Queste figure non sono mai in posizione statica, ma colte in movimento attraverso particolari accorgimenti, come la divaricazione delle gambe per rendere l'idea della corsa. La linea del profilo è tracciata in maniera da evidenziare alcuni particolari, quali la pettinatura, ornamenti della testa costituiti generalmente da piume, corna di animali o appendici ad uncino; a volte sono indicate anche le vesti, lunghe gonne campaniformi per le donne o pantaloni lunghi fino al ginocchio per gli uomini.
Nelle scene di lotta e di caccia gli uomini con la mano sinistra impugnano l'arco, generalmente assai grande, insieme ad un fascio di frecce, mentre con la destra tendono la corda. Già è stato detto dell'importanza della presenza in queste pitture dell'arco, la cui diffusa utilizzazione in epoca mesolitica è documentata anche da eccezionali ritrovamenti di reperti lignei.

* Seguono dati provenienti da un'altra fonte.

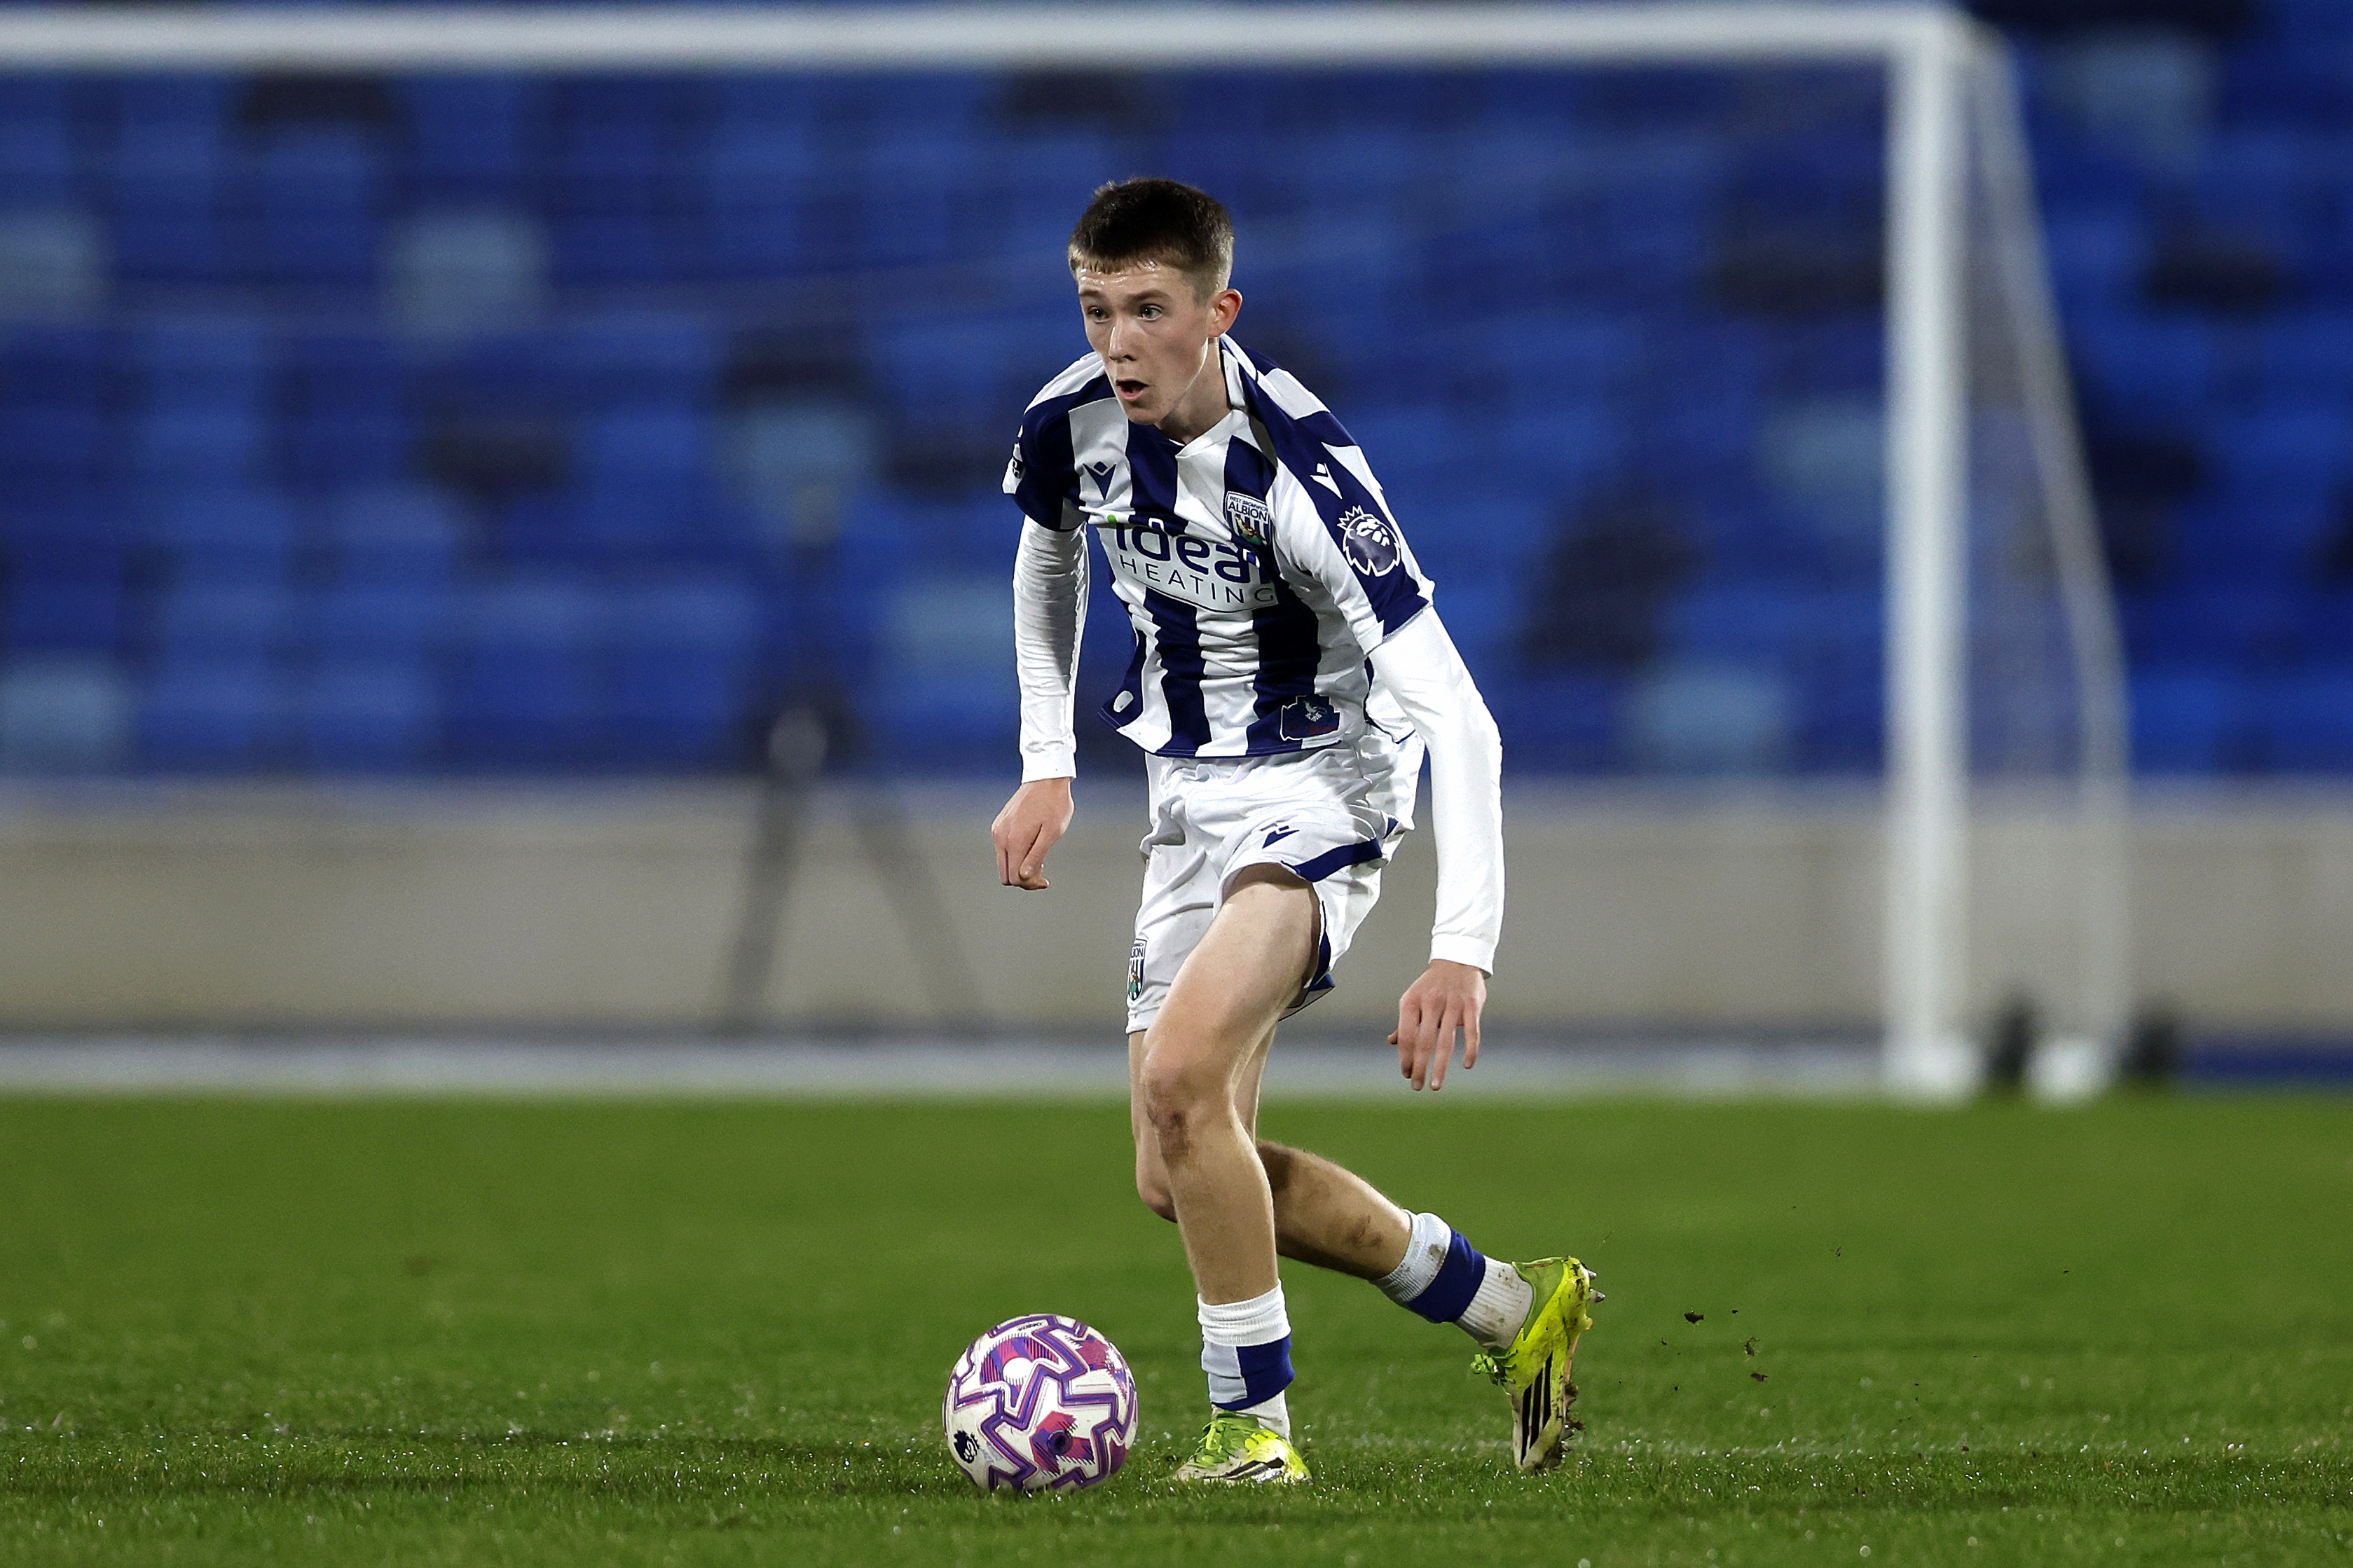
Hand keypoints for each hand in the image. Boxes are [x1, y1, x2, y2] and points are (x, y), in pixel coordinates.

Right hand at [991, 778, 1073, 889]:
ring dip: (1019, 866)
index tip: (1045, 879)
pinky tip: (1031, 845)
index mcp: (1014, 841)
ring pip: (1003, 862)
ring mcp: (998, 830)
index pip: (1014, 878)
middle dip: (1023, 878)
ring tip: (1038, 857)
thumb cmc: (1054, 804)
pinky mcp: (999, 824)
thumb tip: (1024, 876)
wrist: (1046, 779)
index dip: (1029, 884)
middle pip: (1005, 874)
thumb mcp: (1052, 833)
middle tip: (1042, 870)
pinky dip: (1014, 854)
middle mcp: (1000, 836)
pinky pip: (1002, 849)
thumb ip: (1036, 856)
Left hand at [1390, 960, 1486, 1090]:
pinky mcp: (1472, 1005)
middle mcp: (1431, 1002)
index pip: (1406, 1036)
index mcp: (1412, 1002)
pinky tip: (1466, 1065)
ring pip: (1446, 1041)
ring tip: (1435, 1085)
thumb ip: (1405, 1021)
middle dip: (1419, 1068)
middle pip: (1423, 1042)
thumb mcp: (1413, 998)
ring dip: (1440, 1066)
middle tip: (1417, 1086)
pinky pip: (1472, 1032)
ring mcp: (1452, 1004)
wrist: (1457, 960)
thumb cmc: (1431, 985)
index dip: (1405, 1058)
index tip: (1407, 1074)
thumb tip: (1392, 1042)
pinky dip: (1470, 1050)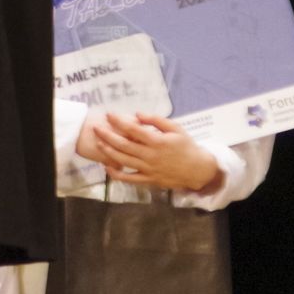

Tra le composizioni più note ricordiamo la caccia al cervo del riparo Los Caballos nel Barranco de Valltorta (Castellòn) in cui un gruppo di arcieri, ciascuno colto in diverso atteggiamento, scaglia frecce contro una mandria di cervi alcuni dei quali appaiono colpiti; tra le altre figure del riparo merita rilievo quella di un guerriero che sta cadendo a terra trafitto da alcune frecce.
Nel riparo Los Dogues, sempre in provincia di Castellòn, una scena di combattimento: un gruppo numeroso di guerrieri in corsa affronta un altro gruppo meno consistente riprodotto in posizione più statica, quasi nel tentativo di fermare l'avanzata dei nemici; si distingue la figura del capo con la testa e la vita ornate di piume.
Famosa è la scena della raccolta del miele della Cueva de la Arana nella provincia di Valencia; un uomo arrampicato su una corda con un recipiente nella mano sinistra raccoglie il miele da una cavità naturale della roccia, mentre alcune api gli ronzano intorno e, in basso, un altro uomo più piccolo tiene la corda tesa.